While the absolute survival benefit is modest, it is clinically meaningful given the aggressive course of ES-SCLC and the lack of effective alternatives post-induction. Importantly, the trial’s international, multicenter nature and inclusion of a broad patient population enhance its generalizability to routine practice. Limitations include the open-label design (though endpoints were IRF-assessed) and the relatively short follow-up for late adverse events or long-term survival outliers.

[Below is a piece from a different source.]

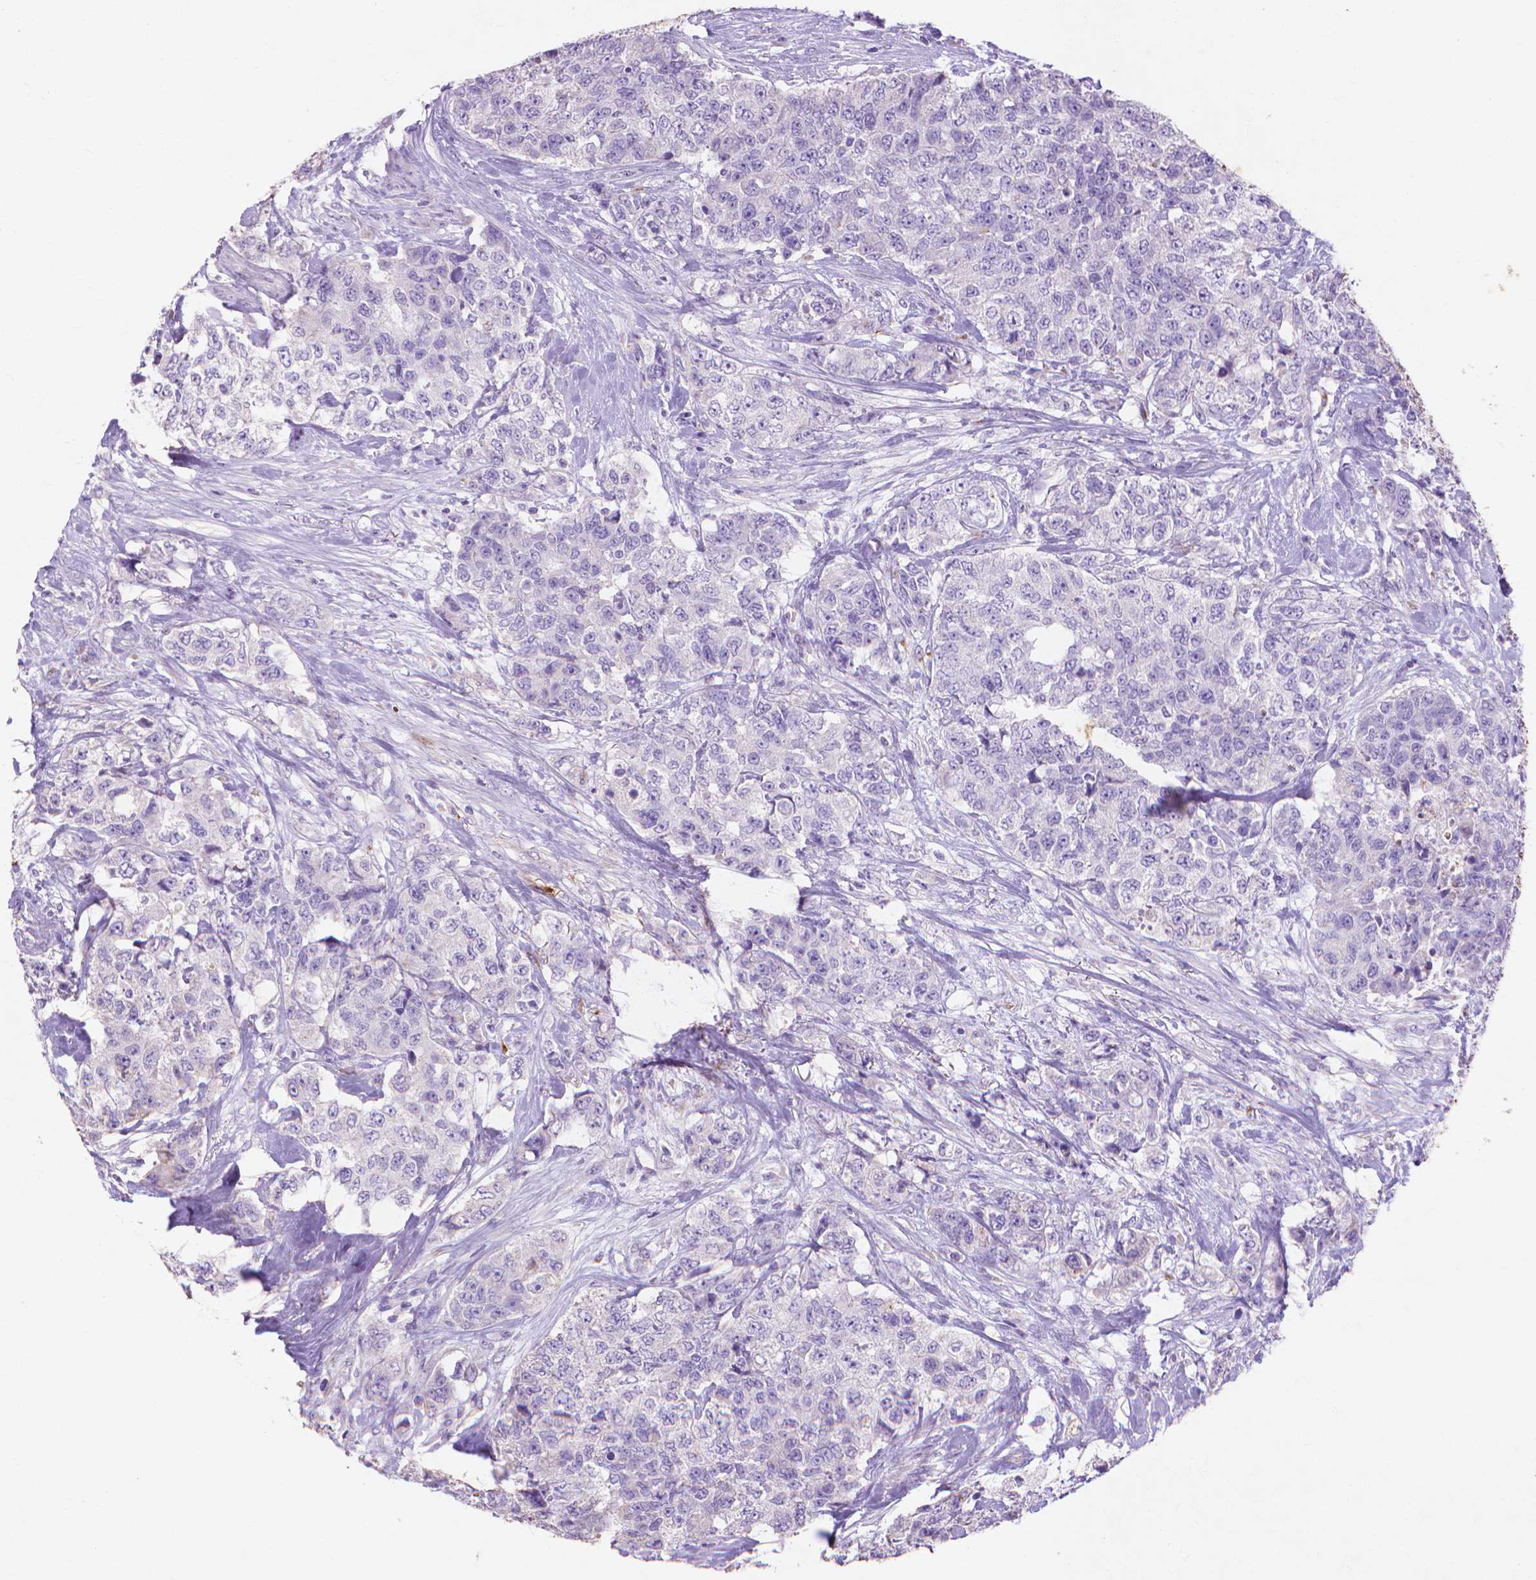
{"staining": {"intensity": "negative", "quantity": "none", "location": "none"}, "tissue": "urothelial cancer", "cell_type": "Tumor cells", "image_type": "cancer", "snomed": [{"axis": "morphology", "description": "Urothelial carcinoma, High grade"}, {"axis": "topography", "description": "Urinary bladder"}], "caption": "Immunohistochemical staining of human urothelial carcinoma (high-grade) exhibits no significant expression in tumor cells. (DAB immunohistochemistry, high magnification).", "gene": "MMP11", "patient": {"sex": "female", "age": 78}}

Mechanistically, lurbinectedin’s cytotoxic effects may complement the immunomodulatory activity of atezolizumab, providing a rationale for this combination. Further research may clarify predictive biomarkers for optimal patient selection.
Conclusion
The IMforte phase 3 trial provides robust evidence that lurbinectedin plus atezolizumab as first-line maintenance therapy significantly extends both progression-free and overall survival for patients with ES-SCLC, compared with maintenance atezolizumab alone. This combination should be considered a new therapeutic option following induction chemoimmunotherapy, with careful attention to hematologic monitoring and supportive care. Ongoing research should focus on optimizing patient selection and management of toxicity to maximize the benefit-risk profile.
References
1. Paz-Ares L, Borghaei H, Liu SV, Peters S, Herbst RS, Stencel K, et al.; IMforte investigators. Efficacy and safety of first-line maintenance therapy with lurbinectedin plus atezolizumab in extensive-stage small-cell lung cancer (IMforte): a randomised, multicentre, open-label, phase 3 trial. Lancet. 2025 Jun 14;405(10495):2129-2143. doi: 10.1016/S0140-6736(25)01011-6.
2. Horn L, Mansfield AS, Szczęsna A, et al. First-Line Atezolizumab plus Chemotherapy in Extensive-Stage Small-Cell Lung Cancer. N Engl J Med. 2018;379(23):2220-2229.
3. National Comprehensive Cancer Network (NCCN) Guidelines: Small Cell Lung Cancer. Version 3.2024.